PV-DM (Distributed Memory):
- Concatenates document vector with word vectors
- Similar to CBOW in Word2Vec
- Better for most tasks, especially when word order matters
- Preserves more semantic information
PV-DBOW (Distributed Bag of Words):
- Predicts words from document vector only
- Similar to Skip-gram in Word2Vec
- Faster training
- Works well when combined with PV-DM
For financial document analysis, PV-DM (dm=1) is generally recommended as the default. Le and Mikolov found that combining PV-DM and PV-DBOW vectors often produces the best results. You can concatenate the vectors from both models for downstream tasks.
SEC Filing Analysis
The SECFilingAnalyzer class applies embedding techniques to analyze SEC filings and track corporate language changes over time. This is particularly useful for detecting shifts in risk disclosure, management tone, and business strategy.
Analyzing 10-K Filings
from puffin.nlp.sec_analysis import SECFilingAnalyzer
from puffin.nlp.embeddings import Word2VecTrainer
# Load SEC filings
with open('aapl_10k_2023.txt') as f:
text_2023 = f.read()
with open('aapl_10k_2022.txt') as f:
text_2022 = f.read()
# Train embedding model on financial corpus
# (In practice, use pre-trained model or larger corpus)
trainer = Word2VecTrainer()
# ... training code ...
# Analyze filing
analyzer = SECFilingAnalyzer()
result = analyzer.analyze_10k(
text_2023,
trainer.model,
prior_text=text_2022
)
print(f"Similarity to prior year: {result['similarity_to_prior']:.3f}")
# Extract embeddings for key sections
risk_emb = result['risk_factors_embedding']
mda_emb = result['mda_embedding']
The analyze_10k method extracts key sections (Risk Factors, MD&A, Business Description) and computes embedding-based metrics for each.
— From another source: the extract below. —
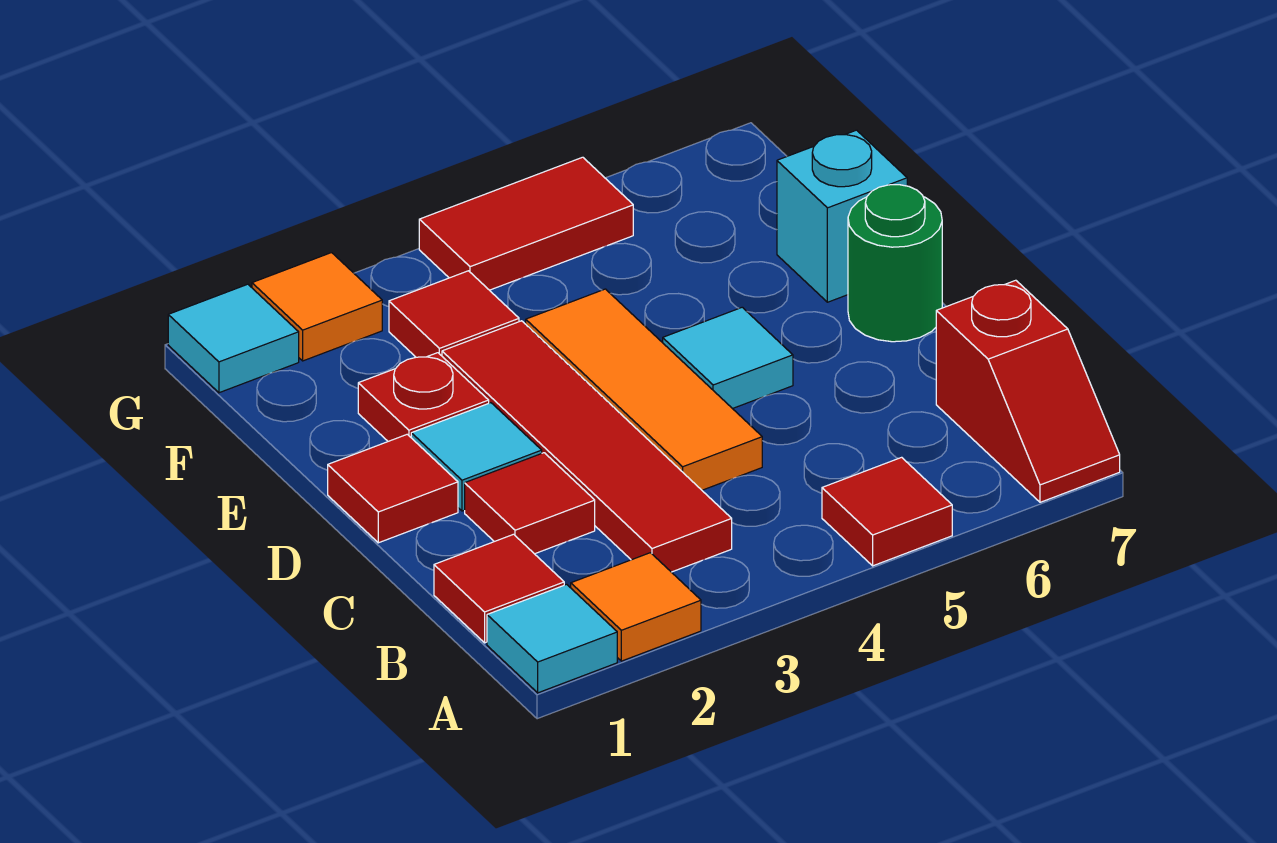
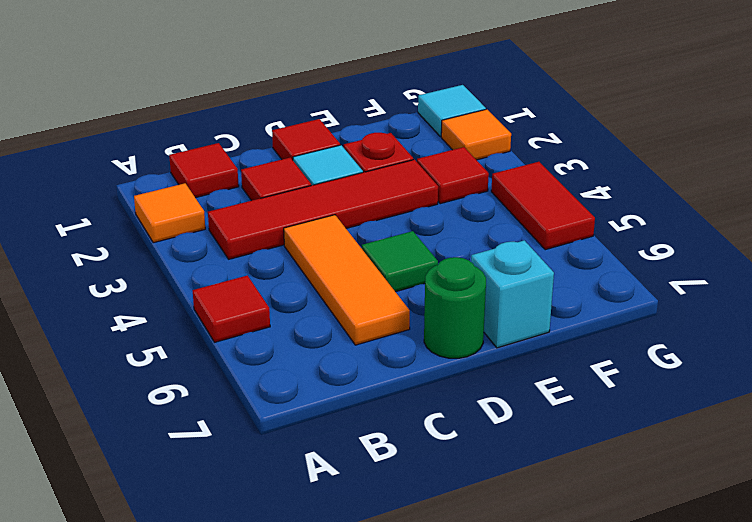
cyan tile A1 level 1 -> none
red slope A7:B7 level 1 top B -> none
orange tile C4:E4 level 1 -> orange tile C4:C6 level 1
cyan tile D5 level 1 -> green tile D5 level 1

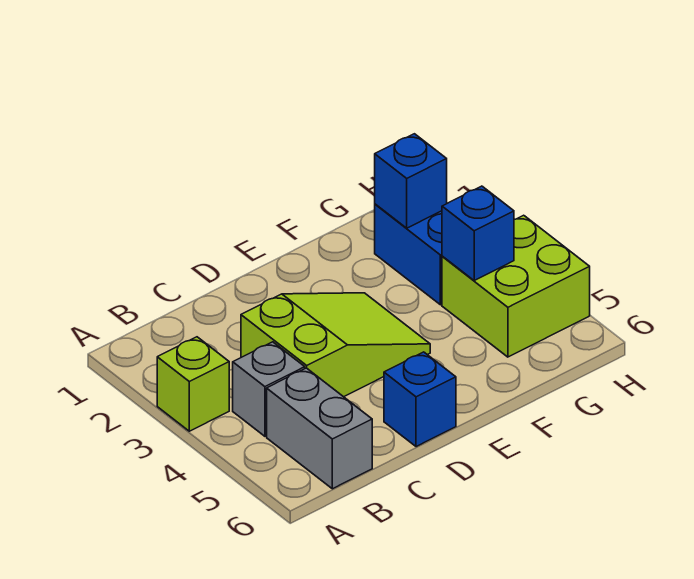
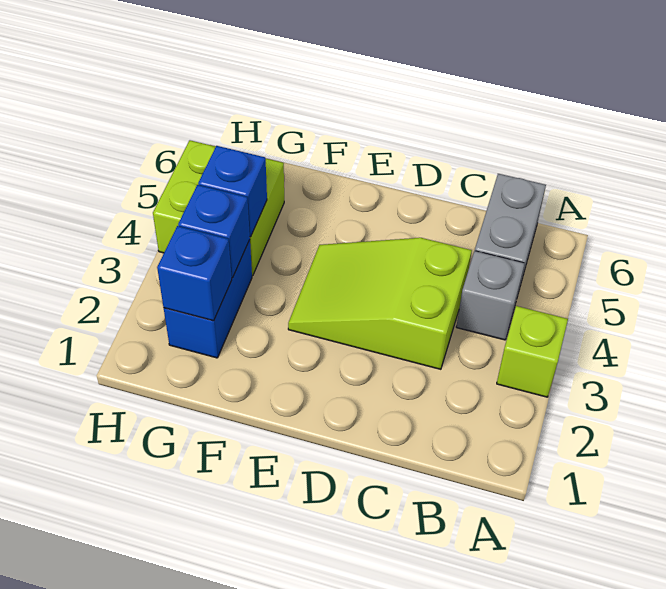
blue brick D6 level 1 -> blue brick G3 level 2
The prior_text argument enables year-over-year comparison.
Comparing Multiple Filings
Track how corporate disclosures evolve over multiple filing periods:
# Load multiple years of filings
texts = [text_2021, text_2022, text_2023]
dates = ['2021-12-31', '2022-12-31', '2023-12-31']
# Compare over time
comparison = analyzer.compare_filings(texts, dates, trainer.model)
print(comparison[['date', 'similarity_to_previous', 'change_magnitude']])
# Output:
# date similarity_to_previous change_magnitude
# 0 2021-12-31 NaN NaN
# 1 2022-12-31 0.892 0.108
# 2 2023-12-31 0.857 0.143
# Visualize changes
import matplotlib.pyplot as plt
plt.figure(figsize=(10, 6))
plt.plot(comparison['date'], comparison['similarity_to_previous'], marker='o')
plt.xlabel('Filing Date')
plt.ylabel('Similarity to Previous Filing')
plt.title('SEC Filing Language Similarity Over Time')
plt.grid(True)
plt.show()
A sudden drop in filing similarity (e.g., from 0.92 to 0.75) may indicate a material change in business risk or strategy. However, formatting changes and boilerplate updates can also cause fluctuations. Always combine quantitative metrics with qualitative review.
Detecting Significant Language Changes
Identify specific vocabulary shifts between filings to surface emerging risks or strategic pivots:
# Detect language changes
changes = analyzer.detect_language_changes(
texts,
dates,
threshold=0.15 # 15% vocabulary change
)
for change in changes:
print(f"\nDate: {change['date']}")
print(f"Change score: {change['change_score']:.3f}")
print(f"New terms: {change['new_terms'][:5]}")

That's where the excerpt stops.